→ **DATA FOR THIS TASK**
☆ ☆ ☆ ☆ ☆ ☆ ☆
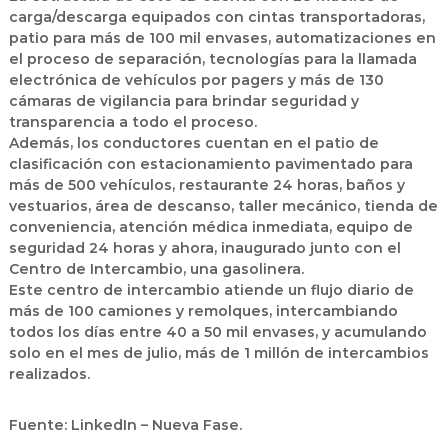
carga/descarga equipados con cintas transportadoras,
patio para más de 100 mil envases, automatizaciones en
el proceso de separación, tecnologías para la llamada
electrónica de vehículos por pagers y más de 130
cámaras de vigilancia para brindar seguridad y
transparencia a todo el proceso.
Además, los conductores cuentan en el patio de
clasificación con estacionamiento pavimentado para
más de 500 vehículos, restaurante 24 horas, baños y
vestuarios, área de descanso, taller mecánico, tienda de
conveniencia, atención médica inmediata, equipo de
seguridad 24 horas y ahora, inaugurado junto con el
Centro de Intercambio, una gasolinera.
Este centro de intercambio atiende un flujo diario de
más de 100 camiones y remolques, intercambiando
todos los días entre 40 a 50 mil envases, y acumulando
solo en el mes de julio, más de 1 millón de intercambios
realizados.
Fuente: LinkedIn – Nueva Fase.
☆ ☆ ☆ ☆ ☆ ☆ ☆
→ **YOUR GOAL**
Report every line of the entries that contains the string "para", counting case.

→ **YOUR RESPONSE**
patio para más de 100 mil envases, automatizaciones en
el proceso de separación, tecnologías para la llamada
cámaras de vigilancia para brindar seguridad y
clasificación con estacionamiento pavimentado para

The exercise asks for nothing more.